Heute sprechen selbst einige Ökonomie-Studierende davon, ‚einfach nur noch fertig‘ werden zu wollen. Leider werden damit auch Initiativen der Studierendenschaft wie die alljährliche und bislang immer gut besuchte Herbstakademie in Mitleidenschaft gezogen – die Anmeldung dafür ist in diesem Jahr noch geöffnet (Programm hier). Es fragt sich, ob der Alleingang des damaligen Präsidiums nicht sowohl der Wirklichkeit, als auch der Möglichkeit einer freien Hochschule in Deutschland erheblichen Schaden zugefügt haben könnte.
Offensive für das neue Narrativ
Während also Ende Januar harte Zeiten für die Philosophie an der Hochschule gekommen waren, konnten viele im selbstverwalteten Studierendenhaus nur lächeln über den Kolibri auf der schick aufbereiteten Präsentation des neuen Narrativs. Das ließ sich zudem wunderbar wortspielerisch verhöhnen: von „Unsinn-Ökonomie“ bis „Gemeinsein-Ökonomie“ – das Präsidium hatte schließlich unter Verabsolutierung eigener Vorstellungen die in Kues lebendige Philosophie zu verunmöglichen und von möglichen Schwächen im Bereich der Finanzierung abzulenken versucht.

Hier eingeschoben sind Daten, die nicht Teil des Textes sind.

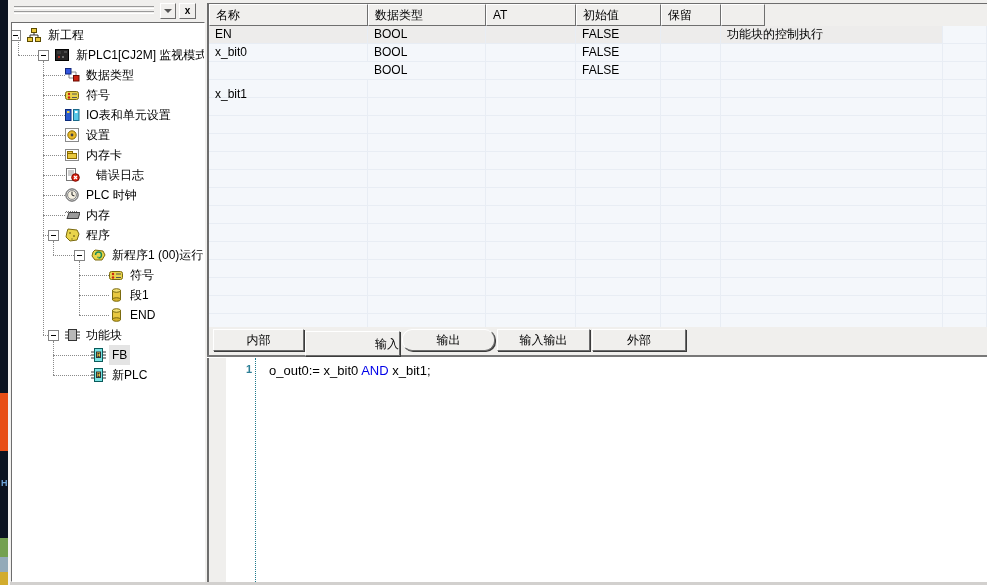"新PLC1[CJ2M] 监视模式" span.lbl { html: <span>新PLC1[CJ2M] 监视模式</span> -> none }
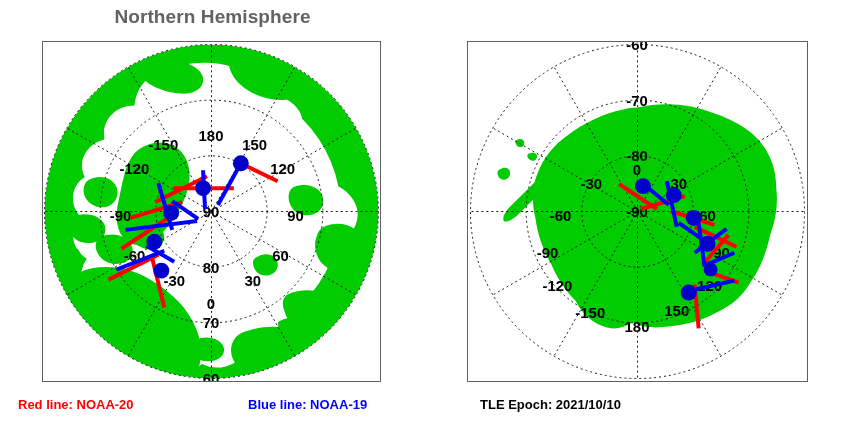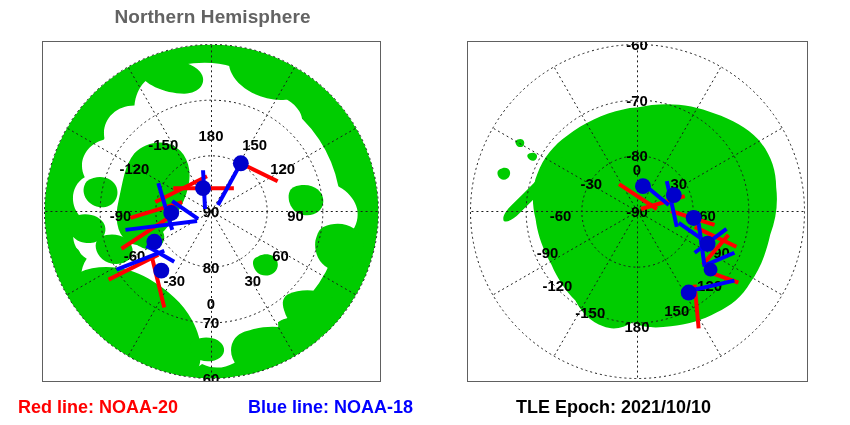"Red line: NOAA-20" .footer-item { font-size: 18px -> 13px }
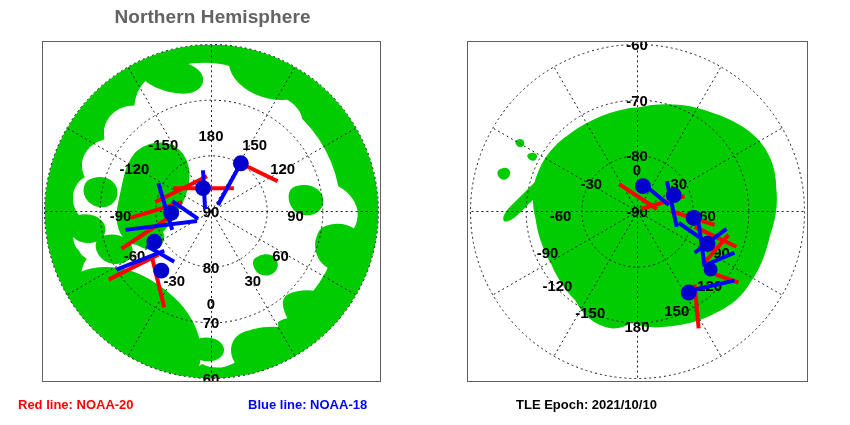"Blue line: NOAA-18" div.footer-item { text: NOAA-18 -> NOAA-19 }
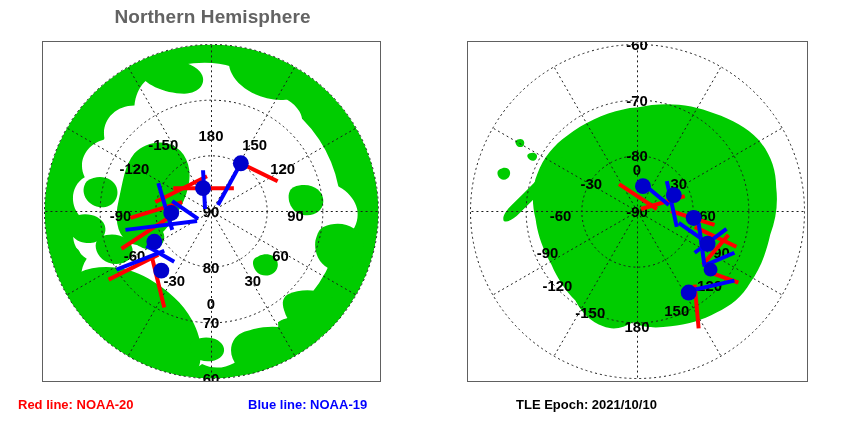"TLE Epoch: 2021/10/10" .tle-epoch { margin-left: 36px -> none }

Mindestens der Zeitpunkt der ersten Gemeinsinn-Offensive war also nicht gerade glücklich gewählt. Eine inhaltliche Debatte um das Narrativ blieb demnach auch weitestgehend aus; auch die Fertigstellung der Materialien selbst verzögerte sich durch die Hochschulkrise.
Mit der ‚Neuaufstellung‘ der Hochschule startete das Präsidium in Personalunion mit dem Institut für Ökonomie im Frühjahr eine große Öffentlichkeits-Offensive zur ‚Gemeinsinn-Ökonomie‘ – vorgestern erschien erst wieder ein Artikel in der Frankfurter Rundschau. An erklärtem Mut zur Debatte über das Narrativ fehlt es dabei nicht. So hieß es auf der Internetpräsenz der Hochschule Ende Juni: „Mit zwei Presseartikeln bringt die Cusanus Hochschule ihren Ansatz für eine Gemeinsinn-Ökonomie in die Debatte.“ (Siehe hier und hier.) Öffentlich tritt dabei vor allem Reinhard Loske in Erscheinung. Loske ist neuer Präsident und Professor für Nachhaltigkeit und Gesellschaftsgestaltung an der Hochschule und als ehemaliges Mitglied des Bundestags ein Öffentlichkeits-Profi. Häufig wärmt er die Kritik am homo oeconomicus als Begründung für „Gegenmodelle“ auf. Im April hat er jedoch einen wichtigen Artikel in der FAZ veröffentlicht, in dem er strukturelle Veränderungen in der Wissenschaft skizziert, um der Klimakrise zu begegnen. Auch Stephan Panther, Professor für Ökonomie und interdisziplinäre Institutionenforschung an der Hochschule, hat in der agora42 schon wohlmeinend zum ‚Gemeinsinn‘ geschrieben. Aus dem einheitlich auftretenden fünfköpfigen Professorium der Ökonomie fehlt also in der Öffentlichkeit einzig die Stimme Frank Beckenbachs.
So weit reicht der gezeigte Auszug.